Asih sangat degdegan, Asih sudah tahu apa maksud dari si Tua Bangka itu.
Haruskah sekarang? Baru saja Asih pulang sekolah dan makan saja belum, sungguh si buaya lapar yang meresahkan.
"Ta, ta-tapi Tuan, aku …." Asih ragu.
Jajaka Purwa pun menyampingkan badannya samping menopang kepala dengan sebelah tangan.
"Kamu ingin membantah saya? Setelah kamu tahu kalau saya kemarin sudah menghabisi istri saya dengan selingkuhannya?" tanya Jajaka Purwa terdengar seperti ancaman yang sangat sakral dan ketika Asih berani melawan aturan adatnya, bisa-bisa kutukan dan malapetaka akan terjadi.

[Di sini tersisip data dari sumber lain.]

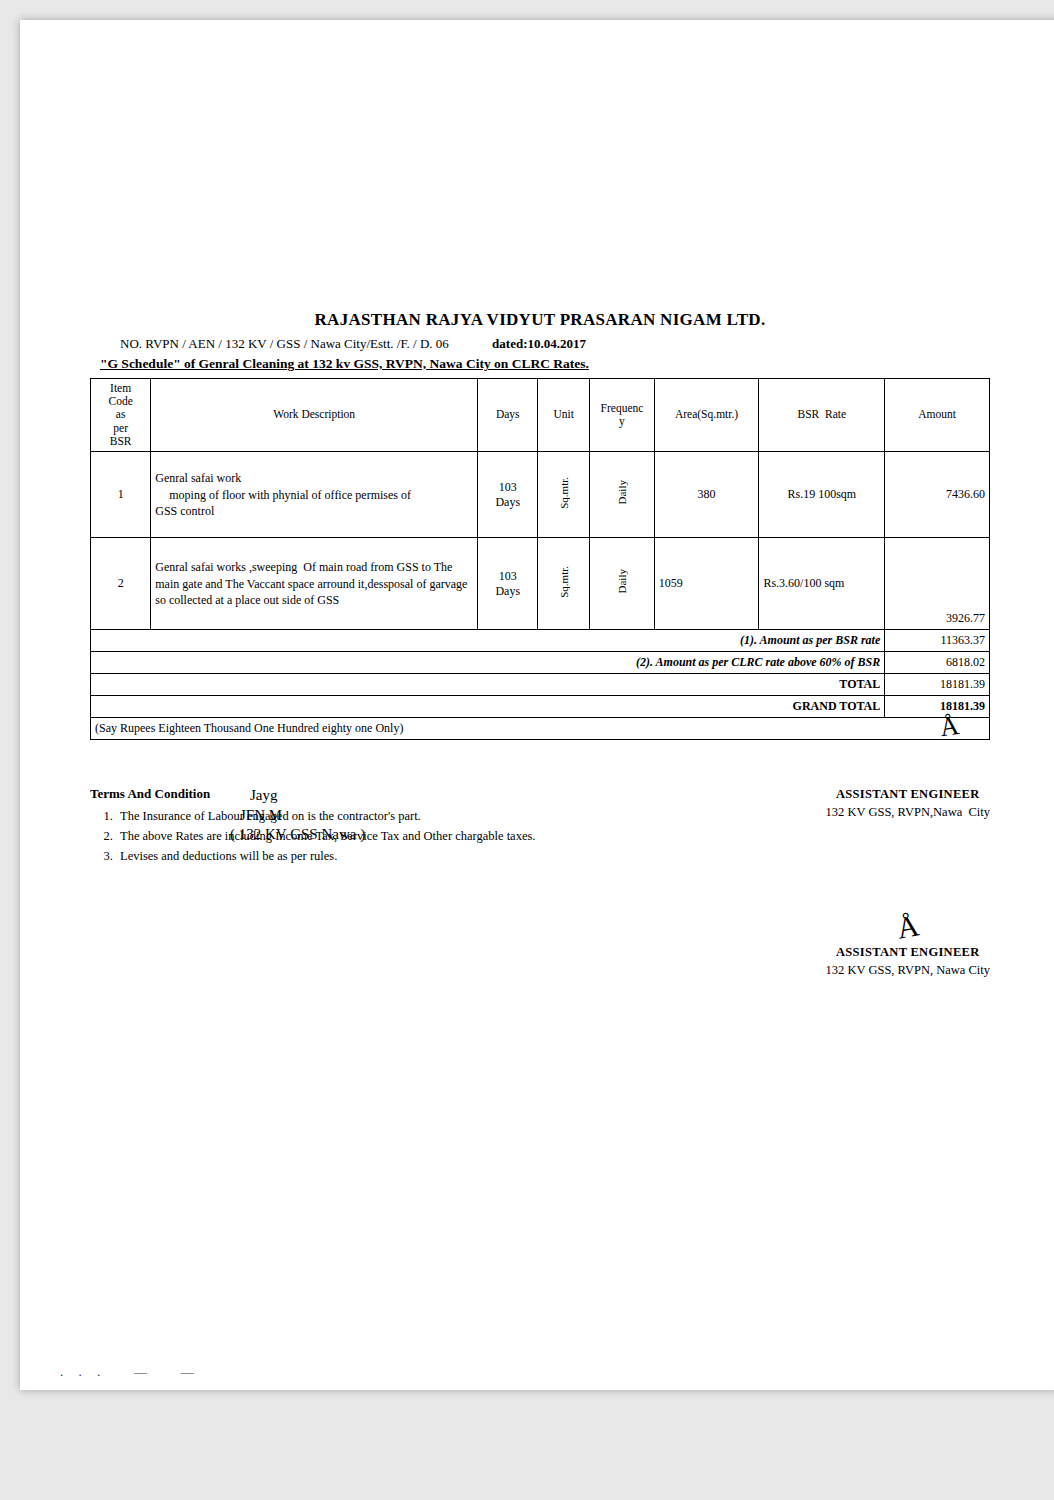RAJASTHAN RAJYA VIDYUT PRASARAN NIGAM LTD.
NO. RVPN / AEN / 132 KV / GSS / Nawa City/Estt. /F. / D. 06 dated:10.04.2017
"G Schedule" of Genral Cleaning at 132 kv GSS, RVPN, Nawa City on CLRC Rates.
| Item Code as per BSR | Work Description | Days | Unit | Frequenc y | Area(Sq.mtr.) | BSR Rate | Amount |
| --- | --- | --- | --- | --- | --- | --- | --- |
| 1 | Genral safai work moping of floor with phynial of office permises of GSS control | 103 Days | Sq.mtr. | Daily | 380 | Rs.19 100sqm | 7436.60 |
| 2 | Genral safai works ,sweeping Of main road from GSS to The main gate and The Vaccant space arround it,dessposal of garvage so collected at a place out side of GSS | 103 Days | Sq.mtr. | Daily | 1059 | Rs.3.60/100 sqm | 3926.77 |
| (1). Amount as per BSR rate | 11363.37 |
| (2). Amount as per CLRC rate above 60% of BSR | 6818.02 |
| TOTAL | 18181.39 |
| GRAND TOTAL | 18181.39 |
| (Say Rupees Eighteen Thousand One Hundred eighty one Only) Å |
ASSISTANT ENGINEER
132 KV GSS, RVPN,Nawa City
Jayg
JFN M
( 132 KV GSS Nawa )
Terms And Condition
The Insurance of Labour engaged on is the contractor's part.
The above Rates are including Income Tax, Service Tax and Other chargable taxes.
Levises and deductions will be as per rules.
Å
ASSISTANT ENGINEER
132 KV GSS, RVPN, Nawa City
. . . — —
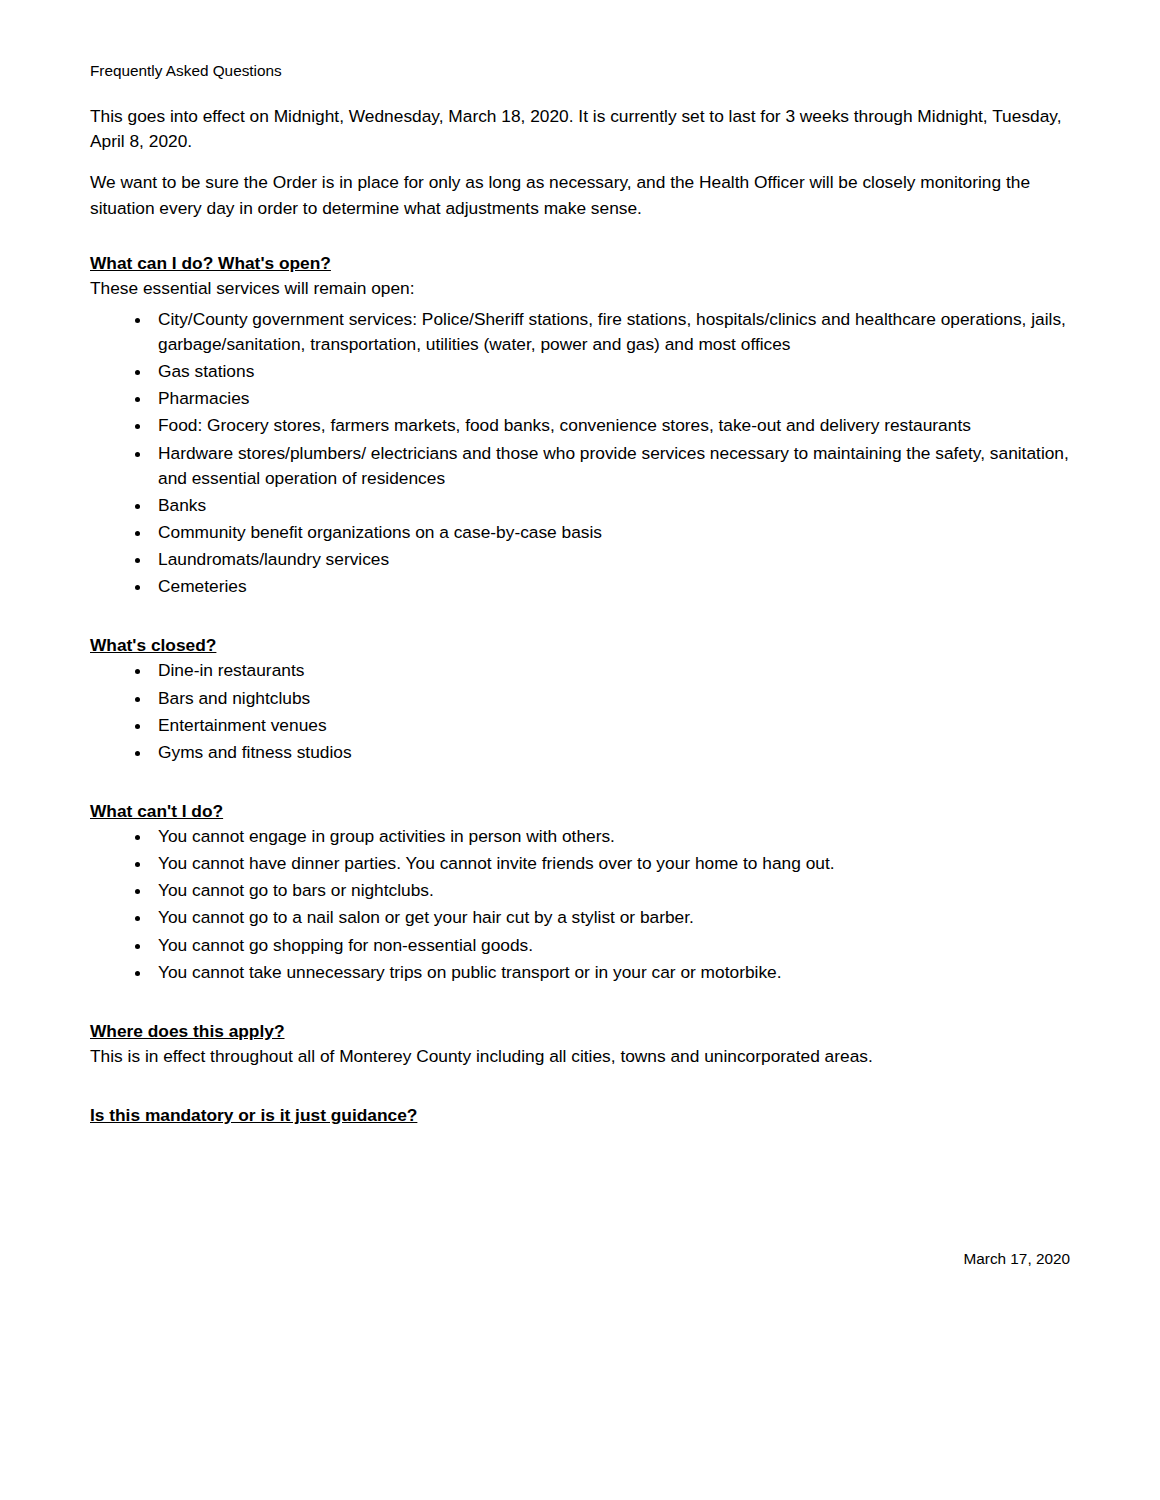Frequently Asked Questions
This goes into effect on Midnight, Wednesday, March 18, 2020. It is currently set to last for 3 weeks through Midnight, Tuesday, April 8, 2020.
We want to be sure the Order is in place for only as long as necessary, and the Health Officer will be closely monitoring the situation every day in order to determine what adjustments make sense.
What can I do? What's open?
These essential services will remain open:
City/County government services: Police/Sheriff stations, fire stations, hospitals/clinics and healthcare operations, jails, garbage/sanitation, transportation, utilities (water, power and gas) and most offices
Gas stations
Pharmacies
Food: Grocery stores, farmers markets, food banks, convenience stores, take-out and delivery restaurants
Hardware stores/plumbers/ electricians and those who provide services necessary to maintaining the safety, sanitation, and essential operation of residences
Banks
Community benefit organizations on a case-by-case basis
Laundromats/laundry services
Cemeteries
What's closed?
Dine-in restaurants
Bars and nightclubs
Entertainment venues
Gyms and fitness studios
What can't I do?
You cannot engage in group activities in person with others.
You cannot have dinner parties. You cannot invite friends over to your home to hang out.
You cannot go to bars or nightclubs.
You cannot go to a nail salon or get your hair cut by a stylist or barber.
You cannot go shopping for non-essential goods.
You cannot take unnecessary trips on public transport or in your car or motorbike.
Where does this apply?
This is in effect throughout all of Monterey County including all cities, towns and unincorporated areas.
Is this mandatory or is it just guidance?
March 17, 2020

"Tidak, Tuan." Asih pasrah.
***
Bara membuka pintu kamar Adrian, berniat ingin mengadu. "Kak, gue ta –"
Dilihatnya kamar kakak lelakinya itu kosong melompong. Lantas Bara pun melirik jam dinding yang ada di sana, dan sudah menunjukkan pukul sepuluh malam.
Bara pun menutup pintu, melangkahkan kakinya ke dalam kamar dan mendekati toilet yang ada di dalam kamar Adrian.
Dibukanya pintu toilet itu. Tetap tidak ada siapa pun.
"Ke mana lagi kak Adrian?" Bara melirik setiap sudut ruangan, takut kalau kakaknya Adrian menjahili dirinya.
Sampai sudah berhenti bernapas pun, ternyata tetap saja –tidak ada tanda-tanda makhluk apa pun di sana terkecuali dirinya dan cicak yang berlari di dinding kamar mengejar lawan jenisnya.
"Apa jangan-jangan dia?" Bara curiga.
Bara bahkan bingung kenapa kakaknya Adrian tidak pamit padanya atau apa pun itu, biasanya kalau hanya sekedar beli makanan keluar atau pun hanya berkunjung ke rumah temannya … Adrian sesekali suka bilang pada Bara.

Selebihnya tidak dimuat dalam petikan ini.